**Description of the task:** The required output is the lines below from the line containing "# ![James Tang" to the line containing "### Hi there! 👋", inclusive, retyped exactly. No other lines belong in it.

**Input data:**
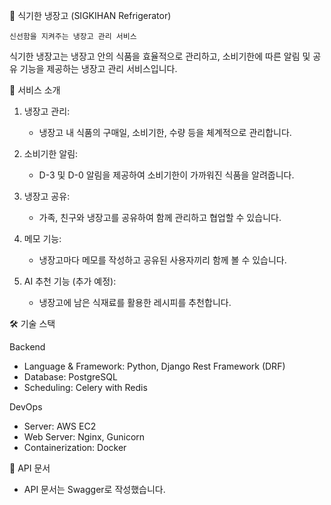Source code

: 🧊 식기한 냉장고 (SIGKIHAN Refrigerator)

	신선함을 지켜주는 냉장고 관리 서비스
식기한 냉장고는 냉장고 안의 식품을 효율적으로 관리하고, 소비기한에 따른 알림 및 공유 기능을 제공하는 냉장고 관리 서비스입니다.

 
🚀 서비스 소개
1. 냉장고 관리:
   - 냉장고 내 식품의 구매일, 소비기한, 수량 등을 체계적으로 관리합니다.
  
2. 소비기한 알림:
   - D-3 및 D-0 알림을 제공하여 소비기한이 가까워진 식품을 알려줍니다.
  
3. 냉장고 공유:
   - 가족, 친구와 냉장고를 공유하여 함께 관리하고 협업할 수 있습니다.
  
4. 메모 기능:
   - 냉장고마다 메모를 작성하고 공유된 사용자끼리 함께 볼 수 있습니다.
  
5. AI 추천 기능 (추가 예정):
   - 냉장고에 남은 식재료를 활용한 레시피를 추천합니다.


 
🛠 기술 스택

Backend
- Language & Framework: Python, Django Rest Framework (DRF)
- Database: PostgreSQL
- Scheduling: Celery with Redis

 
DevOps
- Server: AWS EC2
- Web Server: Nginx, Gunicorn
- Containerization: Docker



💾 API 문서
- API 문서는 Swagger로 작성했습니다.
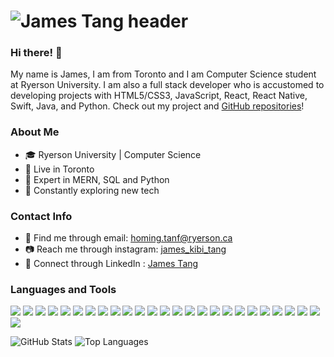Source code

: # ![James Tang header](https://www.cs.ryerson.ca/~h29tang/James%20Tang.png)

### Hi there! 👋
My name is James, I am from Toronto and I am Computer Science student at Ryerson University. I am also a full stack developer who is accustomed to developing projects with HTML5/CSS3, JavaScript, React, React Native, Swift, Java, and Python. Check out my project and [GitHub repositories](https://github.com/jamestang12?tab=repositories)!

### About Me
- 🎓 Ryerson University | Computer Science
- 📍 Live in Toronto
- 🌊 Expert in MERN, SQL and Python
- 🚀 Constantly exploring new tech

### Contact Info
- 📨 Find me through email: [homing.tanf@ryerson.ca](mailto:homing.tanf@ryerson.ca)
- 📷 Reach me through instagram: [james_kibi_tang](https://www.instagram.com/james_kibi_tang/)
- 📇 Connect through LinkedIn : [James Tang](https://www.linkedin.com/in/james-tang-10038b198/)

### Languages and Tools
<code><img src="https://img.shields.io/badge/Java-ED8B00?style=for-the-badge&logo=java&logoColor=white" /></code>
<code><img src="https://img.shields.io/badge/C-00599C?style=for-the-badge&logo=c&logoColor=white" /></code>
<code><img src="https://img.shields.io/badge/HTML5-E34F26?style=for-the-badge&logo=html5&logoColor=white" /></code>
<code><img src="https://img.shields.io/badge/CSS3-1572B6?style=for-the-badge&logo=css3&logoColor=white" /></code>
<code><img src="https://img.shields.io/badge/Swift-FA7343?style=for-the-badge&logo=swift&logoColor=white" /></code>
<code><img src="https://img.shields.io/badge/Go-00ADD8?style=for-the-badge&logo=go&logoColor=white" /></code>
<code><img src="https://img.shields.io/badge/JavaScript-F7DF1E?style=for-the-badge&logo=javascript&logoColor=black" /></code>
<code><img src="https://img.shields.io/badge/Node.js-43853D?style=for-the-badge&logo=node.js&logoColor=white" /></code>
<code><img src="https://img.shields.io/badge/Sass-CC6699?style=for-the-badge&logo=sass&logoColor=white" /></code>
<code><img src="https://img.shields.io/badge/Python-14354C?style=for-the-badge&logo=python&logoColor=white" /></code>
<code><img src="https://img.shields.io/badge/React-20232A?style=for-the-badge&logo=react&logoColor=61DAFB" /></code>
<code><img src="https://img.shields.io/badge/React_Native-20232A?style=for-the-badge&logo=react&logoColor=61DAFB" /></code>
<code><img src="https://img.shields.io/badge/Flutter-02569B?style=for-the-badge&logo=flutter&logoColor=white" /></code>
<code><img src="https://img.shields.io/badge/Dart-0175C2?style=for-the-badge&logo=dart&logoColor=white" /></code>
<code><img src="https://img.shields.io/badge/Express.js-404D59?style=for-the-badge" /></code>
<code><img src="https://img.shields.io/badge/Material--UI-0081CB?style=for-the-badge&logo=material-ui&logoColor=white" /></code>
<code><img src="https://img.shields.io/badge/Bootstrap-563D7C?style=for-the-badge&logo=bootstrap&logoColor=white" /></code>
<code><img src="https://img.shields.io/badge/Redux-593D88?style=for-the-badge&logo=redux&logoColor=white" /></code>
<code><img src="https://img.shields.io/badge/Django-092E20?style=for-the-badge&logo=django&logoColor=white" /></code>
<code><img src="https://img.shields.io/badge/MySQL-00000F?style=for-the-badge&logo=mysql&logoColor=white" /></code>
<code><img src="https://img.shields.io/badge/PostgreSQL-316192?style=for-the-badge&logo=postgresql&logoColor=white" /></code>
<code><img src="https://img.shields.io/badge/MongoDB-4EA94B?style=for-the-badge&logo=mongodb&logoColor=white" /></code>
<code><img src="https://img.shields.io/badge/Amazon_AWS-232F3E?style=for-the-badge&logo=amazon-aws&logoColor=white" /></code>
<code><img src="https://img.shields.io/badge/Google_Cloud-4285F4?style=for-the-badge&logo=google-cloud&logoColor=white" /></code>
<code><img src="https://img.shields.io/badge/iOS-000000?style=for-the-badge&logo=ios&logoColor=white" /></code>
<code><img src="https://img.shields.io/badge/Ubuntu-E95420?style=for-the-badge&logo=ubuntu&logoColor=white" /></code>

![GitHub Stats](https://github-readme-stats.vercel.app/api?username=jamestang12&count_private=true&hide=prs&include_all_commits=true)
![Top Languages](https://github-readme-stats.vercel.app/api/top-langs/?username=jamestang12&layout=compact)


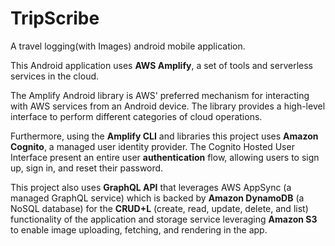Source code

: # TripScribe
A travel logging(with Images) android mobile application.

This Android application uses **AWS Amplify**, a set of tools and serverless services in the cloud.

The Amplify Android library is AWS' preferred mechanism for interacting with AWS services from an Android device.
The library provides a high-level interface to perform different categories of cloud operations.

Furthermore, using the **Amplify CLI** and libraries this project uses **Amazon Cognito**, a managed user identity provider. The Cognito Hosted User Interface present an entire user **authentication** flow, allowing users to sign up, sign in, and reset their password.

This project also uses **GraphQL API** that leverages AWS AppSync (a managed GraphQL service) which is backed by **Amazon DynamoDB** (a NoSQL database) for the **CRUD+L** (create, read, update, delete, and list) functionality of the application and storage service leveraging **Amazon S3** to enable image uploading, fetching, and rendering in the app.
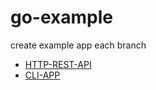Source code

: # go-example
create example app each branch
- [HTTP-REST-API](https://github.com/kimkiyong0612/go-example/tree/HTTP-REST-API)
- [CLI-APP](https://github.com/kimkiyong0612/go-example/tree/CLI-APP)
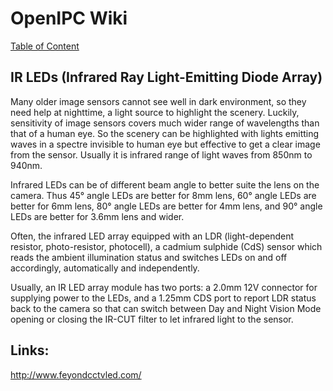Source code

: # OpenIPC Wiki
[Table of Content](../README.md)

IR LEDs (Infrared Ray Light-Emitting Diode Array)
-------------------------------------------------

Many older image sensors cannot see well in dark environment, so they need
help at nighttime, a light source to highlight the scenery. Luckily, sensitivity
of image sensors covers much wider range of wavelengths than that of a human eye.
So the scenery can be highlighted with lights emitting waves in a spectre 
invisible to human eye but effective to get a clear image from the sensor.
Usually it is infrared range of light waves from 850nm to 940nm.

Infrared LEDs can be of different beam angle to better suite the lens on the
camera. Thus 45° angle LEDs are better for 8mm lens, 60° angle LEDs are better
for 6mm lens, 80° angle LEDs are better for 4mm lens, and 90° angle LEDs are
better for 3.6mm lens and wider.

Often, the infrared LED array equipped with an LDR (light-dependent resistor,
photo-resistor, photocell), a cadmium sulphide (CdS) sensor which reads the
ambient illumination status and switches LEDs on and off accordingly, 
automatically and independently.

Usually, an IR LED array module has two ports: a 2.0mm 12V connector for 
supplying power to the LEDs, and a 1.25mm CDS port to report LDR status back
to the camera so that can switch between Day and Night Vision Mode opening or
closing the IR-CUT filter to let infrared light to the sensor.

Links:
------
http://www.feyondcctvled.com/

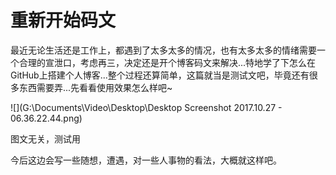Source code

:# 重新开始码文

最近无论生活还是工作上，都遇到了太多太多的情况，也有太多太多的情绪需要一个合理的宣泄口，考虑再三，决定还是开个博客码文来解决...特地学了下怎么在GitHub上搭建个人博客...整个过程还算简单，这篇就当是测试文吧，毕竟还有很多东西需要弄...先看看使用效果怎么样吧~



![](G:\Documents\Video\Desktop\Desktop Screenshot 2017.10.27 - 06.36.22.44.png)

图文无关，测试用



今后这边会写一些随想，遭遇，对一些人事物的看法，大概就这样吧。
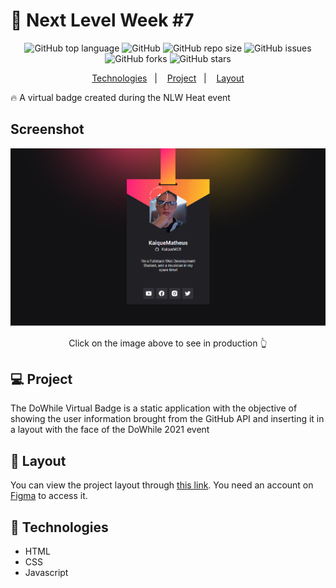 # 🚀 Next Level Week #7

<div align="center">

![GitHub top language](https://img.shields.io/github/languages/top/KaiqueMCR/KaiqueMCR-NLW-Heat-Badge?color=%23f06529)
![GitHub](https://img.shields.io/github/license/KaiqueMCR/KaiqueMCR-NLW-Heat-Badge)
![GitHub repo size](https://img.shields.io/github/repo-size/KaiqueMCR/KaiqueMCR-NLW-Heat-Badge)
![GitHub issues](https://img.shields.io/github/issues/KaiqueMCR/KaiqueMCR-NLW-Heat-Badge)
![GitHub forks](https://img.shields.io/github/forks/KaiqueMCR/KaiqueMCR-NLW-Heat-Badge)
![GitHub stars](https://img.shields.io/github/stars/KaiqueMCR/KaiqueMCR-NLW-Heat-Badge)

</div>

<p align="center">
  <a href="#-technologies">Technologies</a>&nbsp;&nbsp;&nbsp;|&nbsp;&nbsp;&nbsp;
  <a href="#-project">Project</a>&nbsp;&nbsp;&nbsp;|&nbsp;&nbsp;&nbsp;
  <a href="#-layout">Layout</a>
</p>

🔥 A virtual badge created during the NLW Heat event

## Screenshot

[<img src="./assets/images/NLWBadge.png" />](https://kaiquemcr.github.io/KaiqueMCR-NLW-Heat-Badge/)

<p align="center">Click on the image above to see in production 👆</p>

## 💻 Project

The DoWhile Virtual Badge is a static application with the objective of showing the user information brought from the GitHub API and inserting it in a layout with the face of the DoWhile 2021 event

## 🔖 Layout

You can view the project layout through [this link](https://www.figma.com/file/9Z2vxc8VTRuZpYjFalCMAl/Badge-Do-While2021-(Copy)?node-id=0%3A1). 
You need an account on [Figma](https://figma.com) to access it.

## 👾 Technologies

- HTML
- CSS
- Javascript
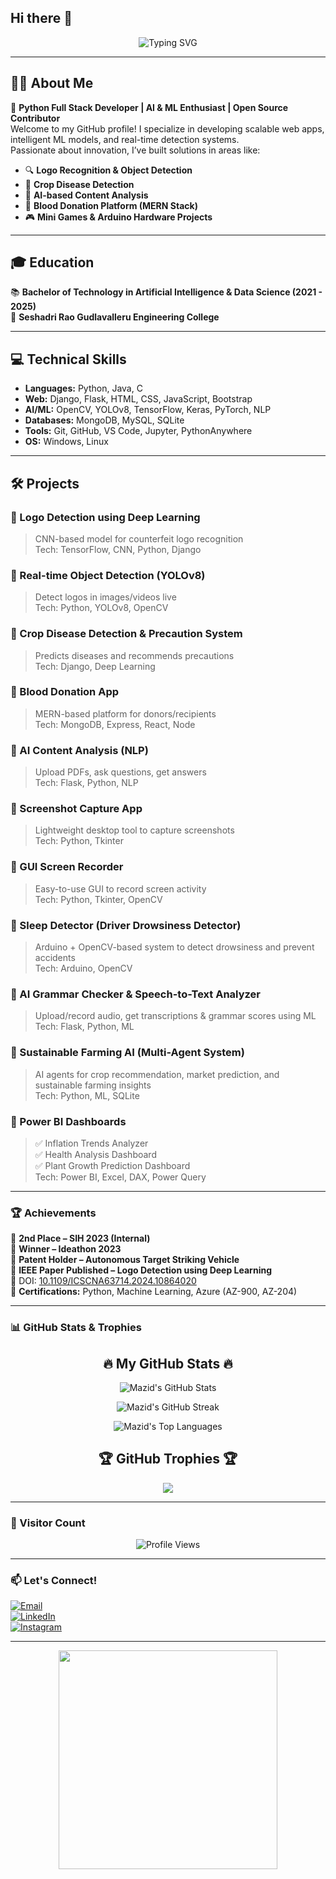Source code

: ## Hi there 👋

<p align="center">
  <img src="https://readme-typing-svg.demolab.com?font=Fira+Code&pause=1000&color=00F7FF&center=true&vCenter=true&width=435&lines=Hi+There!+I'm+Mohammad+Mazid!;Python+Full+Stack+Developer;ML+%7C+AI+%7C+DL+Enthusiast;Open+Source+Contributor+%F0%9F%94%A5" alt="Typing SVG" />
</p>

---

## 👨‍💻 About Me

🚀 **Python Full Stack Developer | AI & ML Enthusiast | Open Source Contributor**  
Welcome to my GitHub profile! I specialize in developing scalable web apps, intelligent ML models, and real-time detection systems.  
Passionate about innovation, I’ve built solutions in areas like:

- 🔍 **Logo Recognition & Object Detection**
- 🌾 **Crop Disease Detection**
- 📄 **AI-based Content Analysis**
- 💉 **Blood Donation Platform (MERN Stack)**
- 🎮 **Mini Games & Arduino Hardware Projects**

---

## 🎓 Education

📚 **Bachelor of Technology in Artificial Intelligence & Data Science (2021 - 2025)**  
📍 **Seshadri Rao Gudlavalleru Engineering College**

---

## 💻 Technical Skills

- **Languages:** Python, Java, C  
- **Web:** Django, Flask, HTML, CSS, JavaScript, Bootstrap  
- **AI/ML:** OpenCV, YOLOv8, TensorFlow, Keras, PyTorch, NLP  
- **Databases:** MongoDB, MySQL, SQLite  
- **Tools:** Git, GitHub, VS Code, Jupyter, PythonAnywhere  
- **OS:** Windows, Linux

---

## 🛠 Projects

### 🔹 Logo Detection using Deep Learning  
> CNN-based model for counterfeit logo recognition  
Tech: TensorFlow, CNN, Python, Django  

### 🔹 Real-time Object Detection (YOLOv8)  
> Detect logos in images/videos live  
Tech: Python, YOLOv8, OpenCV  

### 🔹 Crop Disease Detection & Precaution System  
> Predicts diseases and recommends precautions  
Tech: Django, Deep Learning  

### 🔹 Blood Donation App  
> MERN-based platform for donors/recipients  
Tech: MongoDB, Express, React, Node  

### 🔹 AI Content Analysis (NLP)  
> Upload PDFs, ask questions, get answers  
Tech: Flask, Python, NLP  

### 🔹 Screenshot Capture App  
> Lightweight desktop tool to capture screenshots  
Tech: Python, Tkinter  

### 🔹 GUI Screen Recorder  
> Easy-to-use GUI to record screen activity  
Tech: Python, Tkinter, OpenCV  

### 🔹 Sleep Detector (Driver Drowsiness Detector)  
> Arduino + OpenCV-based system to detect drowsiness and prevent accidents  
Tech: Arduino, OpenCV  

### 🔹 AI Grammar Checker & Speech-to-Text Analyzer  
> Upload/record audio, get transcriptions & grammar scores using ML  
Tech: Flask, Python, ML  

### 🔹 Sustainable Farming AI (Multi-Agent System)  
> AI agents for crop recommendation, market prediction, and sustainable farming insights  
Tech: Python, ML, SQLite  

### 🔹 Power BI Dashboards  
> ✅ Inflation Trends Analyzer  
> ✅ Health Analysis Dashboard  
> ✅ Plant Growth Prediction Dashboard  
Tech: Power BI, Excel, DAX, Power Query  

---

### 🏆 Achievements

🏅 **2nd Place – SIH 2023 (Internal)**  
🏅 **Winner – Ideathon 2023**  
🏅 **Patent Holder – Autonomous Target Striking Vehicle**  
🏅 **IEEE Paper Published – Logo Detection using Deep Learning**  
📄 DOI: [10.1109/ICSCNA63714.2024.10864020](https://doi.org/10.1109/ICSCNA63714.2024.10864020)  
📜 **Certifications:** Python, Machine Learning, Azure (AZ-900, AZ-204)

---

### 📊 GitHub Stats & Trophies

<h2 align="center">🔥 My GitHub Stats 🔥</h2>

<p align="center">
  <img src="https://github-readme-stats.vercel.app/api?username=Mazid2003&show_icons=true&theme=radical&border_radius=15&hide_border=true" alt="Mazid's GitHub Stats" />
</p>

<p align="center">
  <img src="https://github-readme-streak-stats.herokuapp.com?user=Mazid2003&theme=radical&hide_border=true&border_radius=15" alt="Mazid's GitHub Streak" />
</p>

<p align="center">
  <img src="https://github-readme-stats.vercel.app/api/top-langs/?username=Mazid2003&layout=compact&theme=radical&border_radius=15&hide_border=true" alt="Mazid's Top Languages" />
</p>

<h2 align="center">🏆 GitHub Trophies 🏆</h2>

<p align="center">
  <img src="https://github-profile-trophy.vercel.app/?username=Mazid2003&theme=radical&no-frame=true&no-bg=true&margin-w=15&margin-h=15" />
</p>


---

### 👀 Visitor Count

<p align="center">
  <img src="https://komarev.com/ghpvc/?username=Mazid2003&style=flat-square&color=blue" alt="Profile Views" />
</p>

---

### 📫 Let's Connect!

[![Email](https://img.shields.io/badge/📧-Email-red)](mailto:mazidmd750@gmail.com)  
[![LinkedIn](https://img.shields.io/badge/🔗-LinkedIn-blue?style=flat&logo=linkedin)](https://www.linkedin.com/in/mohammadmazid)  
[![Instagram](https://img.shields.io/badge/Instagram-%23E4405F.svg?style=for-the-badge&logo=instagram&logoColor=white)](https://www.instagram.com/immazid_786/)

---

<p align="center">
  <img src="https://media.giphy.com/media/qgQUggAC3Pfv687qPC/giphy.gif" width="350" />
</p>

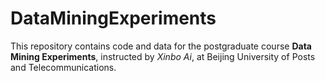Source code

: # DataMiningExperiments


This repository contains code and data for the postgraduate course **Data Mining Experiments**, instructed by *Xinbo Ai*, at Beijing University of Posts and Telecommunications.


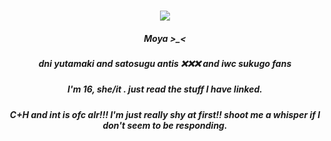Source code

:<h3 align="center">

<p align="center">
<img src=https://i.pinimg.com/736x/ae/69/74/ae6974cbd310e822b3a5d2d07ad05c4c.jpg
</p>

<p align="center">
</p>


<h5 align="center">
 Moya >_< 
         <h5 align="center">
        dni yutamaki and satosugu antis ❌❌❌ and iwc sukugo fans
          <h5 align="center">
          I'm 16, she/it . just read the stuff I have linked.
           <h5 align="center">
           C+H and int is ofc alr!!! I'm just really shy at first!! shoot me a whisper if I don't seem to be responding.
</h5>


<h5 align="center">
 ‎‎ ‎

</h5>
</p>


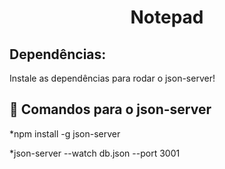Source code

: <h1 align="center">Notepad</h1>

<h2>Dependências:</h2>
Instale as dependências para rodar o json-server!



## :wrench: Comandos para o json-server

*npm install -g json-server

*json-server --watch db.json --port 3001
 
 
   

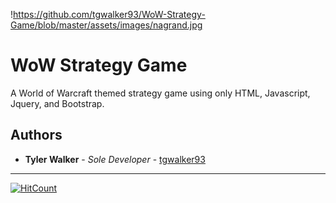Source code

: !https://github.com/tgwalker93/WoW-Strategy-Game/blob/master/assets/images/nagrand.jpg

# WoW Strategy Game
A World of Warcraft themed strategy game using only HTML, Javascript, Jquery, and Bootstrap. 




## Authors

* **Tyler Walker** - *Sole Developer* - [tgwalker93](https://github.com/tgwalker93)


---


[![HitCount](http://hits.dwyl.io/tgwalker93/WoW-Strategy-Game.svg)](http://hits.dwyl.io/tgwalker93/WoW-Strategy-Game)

**Final answer:**
: # ![James Tang header](https://www.cs.ryerson.ca/~h29tang/James%20Tang.png)

### Hi there! 👋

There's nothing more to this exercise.